───── DATA RECORDS

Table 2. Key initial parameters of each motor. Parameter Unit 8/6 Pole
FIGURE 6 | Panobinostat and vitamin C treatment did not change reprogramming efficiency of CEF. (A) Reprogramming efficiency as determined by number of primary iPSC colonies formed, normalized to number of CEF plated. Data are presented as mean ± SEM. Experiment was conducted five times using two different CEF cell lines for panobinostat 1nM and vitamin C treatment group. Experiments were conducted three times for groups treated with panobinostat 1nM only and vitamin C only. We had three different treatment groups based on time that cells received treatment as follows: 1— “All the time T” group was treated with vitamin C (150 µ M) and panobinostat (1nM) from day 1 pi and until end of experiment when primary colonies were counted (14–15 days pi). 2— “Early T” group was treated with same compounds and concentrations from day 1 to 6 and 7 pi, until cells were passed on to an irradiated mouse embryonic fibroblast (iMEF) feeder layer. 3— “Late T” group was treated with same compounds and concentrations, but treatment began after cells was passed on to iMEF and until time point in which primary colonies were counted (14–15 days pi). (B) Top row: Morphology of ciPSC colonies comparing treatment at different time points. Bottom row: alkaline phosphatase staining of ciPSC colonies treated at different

──────────
───── DATA RECORDS

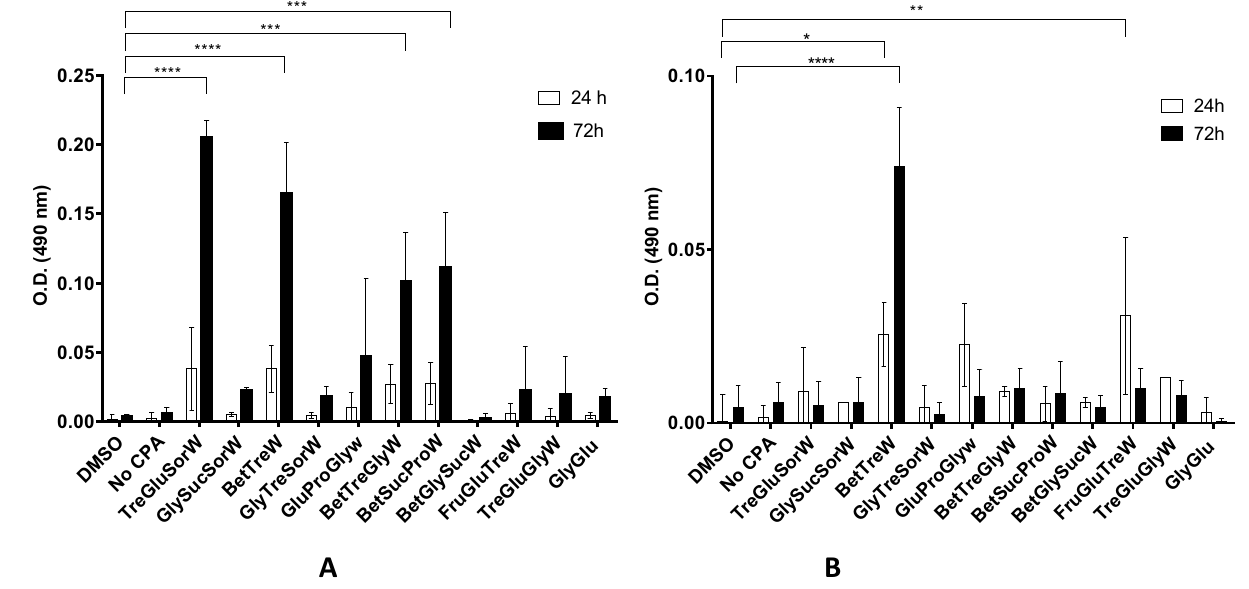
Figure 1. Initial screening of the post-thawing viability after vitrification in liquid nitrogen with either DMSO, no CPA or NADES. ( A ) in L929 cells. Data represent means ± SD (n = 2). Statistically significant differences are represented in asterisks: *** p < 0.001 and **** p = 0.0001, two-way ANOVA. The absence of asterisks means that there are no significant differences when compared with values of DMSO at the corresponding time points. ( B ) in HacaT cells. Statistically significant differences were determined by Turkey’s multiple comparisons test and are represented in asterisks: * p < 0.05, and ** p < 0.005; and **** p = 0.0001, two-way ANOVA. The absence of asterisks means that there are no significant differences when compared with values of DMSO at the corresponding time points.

──────────

Go through the entries above and copy out every line that includes the word "cells".

## [TASK SOLUTION]
FIGURE 6 | Panobinostat and vitamin C treatment did not change reprogramming efficiency of CEF. (A) Reprogramming efficiency as determined by number of primary iPSC colonies formed, normalized to number of CEF plated. Data are presented as mean ± SEM. Experiment was conducted five times using two different CEF cell lines for panobinostat 1nM and vitamin C treatment group. Experiments were conducted three times for groups treated with panobinostat 1nM only and vitamin C only. We had three different treatment groups based on time that cells received treatment as follows: 1— “All the time T” group was treated with vitamin C (150 µ M) and panobinostat (1nM) from day 1 pi and until end of experiment when primary colonies were counted (14–15 days pi). 2— “Early T” group was treated with same compounds and concentrations from day 1 to 6 and 7 pi, until cells were passed on to an irradiated mouse embryonic fibroblast (iMEF) feeder layer. 3— “Late T” group was treated with same compounds and concentrations, but treatment began after cells was passed on to iMEF and until time point in which primary colonies were counted (14–15 days pi). (B) Top row: Morphology of ciPSC colonies comparing treatment at different time points. Bottom row: alkaline phosphatase staining of ciPSC colonies treated at different
Figure 1. Initial screening of the post-thawing viability after vitrification in liquid nitrogen with either DMSO, no CPA or NADES. ( A ) in L929 cells. Data represent means ± SD (n = 2). Statistically significant differences are represented in asterisks: *** p < 0.001 and **** p = 0.0001, two-way ANOVA. The absence of asterisks means that there are no significant differences when compared with values of DMSO at the corresponding time points. ( B ) in HacaT cells. Statistically significant differences were determined by Turkey’s multiple comparisons test and are represented in asterisks: * p < 0.05, and ** p < 0.005; and **** p = 0.0001, two-way ANOVA. The absence of asterisks means that there are no significant differences when compared with values of DMSO at the corresponding time points.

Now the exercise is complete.